Shivering in Guate

Okay Wisconsinites…go ahead, shame me all you will.  I can’t bite my tongue any longer. 
I shivered my way through my first week back with my students in Guatemala this January, and last week as well.

Go ahead, say it.  Tell me how two weeks ago you in the Midwest saw high temperatures of -15 degrees Fahrenheit.  Tell me how your lows were in the negative fifties.  Ask me how I can complain in my tropical climate and give me that smug “Central America has made you soft” look. 
I can take it.

But hear me out first.

I’m willing to bet that last week, if you went out into the cold at all, it was bundled up in a winter parka, hat, scarf, books, and mittens.  I’m willing to bet you didn’t stay out very long, and when you came inside, it was to a heated building where you could shed most of your layers and remain comfortable. 

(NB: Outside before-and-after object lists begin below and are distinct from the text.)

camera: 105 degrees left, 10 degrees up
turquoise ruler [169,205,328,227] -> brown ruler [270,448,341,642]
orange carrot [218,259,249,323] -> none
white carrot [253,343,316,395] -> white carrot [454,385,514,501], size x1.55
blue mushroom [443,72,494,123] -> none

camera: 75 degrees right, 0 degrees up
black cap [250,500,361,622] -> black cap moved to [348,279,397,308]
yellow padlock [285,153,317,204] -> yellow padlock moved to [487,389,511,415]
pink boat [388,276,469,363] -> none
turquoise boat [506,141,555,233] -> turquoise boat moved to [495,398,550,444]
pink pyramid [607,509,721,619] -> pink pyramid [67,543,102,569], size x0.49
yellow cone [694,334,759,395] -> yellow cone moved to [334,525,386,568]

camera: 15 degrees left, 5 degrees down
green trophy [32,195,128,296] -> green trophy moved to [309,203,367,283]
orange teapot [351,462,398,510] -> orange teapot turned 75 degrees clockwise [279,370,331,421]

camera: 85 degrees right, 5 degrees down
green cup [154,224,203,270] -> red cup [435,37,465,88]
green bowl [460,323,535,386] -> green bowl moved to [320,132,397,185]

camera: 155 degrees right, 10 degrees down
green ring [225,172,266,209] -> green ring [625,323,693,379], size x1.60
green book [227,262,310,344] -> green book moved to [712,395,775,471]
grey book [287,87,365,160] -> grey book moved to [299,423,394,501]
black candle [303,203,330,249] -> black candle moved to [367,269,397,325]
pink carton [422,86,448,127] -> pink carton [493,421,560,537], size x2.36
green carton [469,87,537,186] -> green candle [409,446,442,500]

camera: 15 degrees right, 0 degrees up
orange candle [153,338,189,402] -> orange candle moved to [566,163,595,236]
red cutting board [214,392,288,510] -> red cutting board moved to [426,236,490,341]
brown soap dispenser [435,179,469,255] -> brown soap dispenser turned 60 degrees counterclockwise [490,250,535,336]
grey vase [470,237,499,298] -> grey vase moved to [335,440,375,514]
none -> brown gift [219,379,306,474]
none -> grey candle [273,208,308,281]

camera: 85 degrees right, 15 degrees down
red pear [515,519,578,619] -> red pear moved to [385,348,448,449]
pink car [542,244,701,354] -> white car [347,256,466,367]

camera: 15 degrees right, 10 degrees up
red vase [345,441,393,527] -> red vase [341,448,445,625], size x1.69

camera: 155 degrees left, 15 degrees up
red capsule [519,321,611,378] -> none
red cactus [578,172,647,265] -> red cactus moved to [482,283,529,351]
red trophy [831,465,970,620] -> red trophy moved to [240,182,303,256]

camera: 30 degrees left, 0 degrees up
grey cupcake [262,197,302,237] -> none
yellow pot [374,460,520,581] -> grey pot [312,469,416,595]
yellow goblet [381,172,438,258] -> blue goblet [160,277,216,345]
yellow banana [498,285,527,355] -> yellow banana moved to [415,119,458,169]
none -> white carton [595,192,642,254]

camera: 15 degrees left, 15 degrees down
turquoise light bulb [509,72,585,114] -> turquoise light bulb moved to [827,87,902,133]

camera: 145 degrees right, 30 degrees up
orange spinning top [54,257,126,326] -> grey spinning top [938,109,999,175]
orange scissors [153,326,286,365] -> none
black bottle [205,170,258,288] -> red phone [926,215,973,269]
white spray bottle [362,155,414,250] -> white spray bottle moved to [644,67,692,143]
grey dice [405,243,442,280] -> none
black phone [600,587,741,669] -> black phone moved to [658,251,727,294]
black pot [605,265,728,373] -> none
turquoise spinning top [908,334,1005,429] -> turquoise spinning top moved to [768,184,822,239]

I know you’d kill for the 50 degree weather we had last week.  I realize if you hit a 50 degree day, you’d shed your coats and don flip flops and shorts and go out for a walk to the park. 

But I’m betting that even on that first 50 degree day of spring, you wouldn’t head outside in shorts, find the shadiest spot you could find, and sit there for the entire day.  No, you’d probably find a patch of sun and spend a little time there, then head back inside, where it would be a good 10-20 degrees warmer. 

When it’s 50 degrees in Guatemala, I don’t have that option.  None of the buildings are heated.  So that means a 50 degree morning outside equals perhaps a 55 degree (maybe 60) morning inside, too.  My classroom has one complete wall of windows.  Windows, I might add, which have about a 1 inch gap between them and the ceiling where fresh air squeezes in, no matter whether the windows and doors are closed or not.  So last Tuesday,  I sat shivering, wishing for some fingerless gloves and a more substantial sweater, watching the thermometer on my weather app creep from 51 to 55, and finally to 60—but not until about noon, 5 hours into my teaching day. 


Okay.  My complaints are done.  You may resume your contempt for me and my plight.  It’s getting a little warmer here again.  It was 55 before I even left my house this morning.  My students are still wearing 2 sweatshirts to school, though…so it must not be all that warm yet.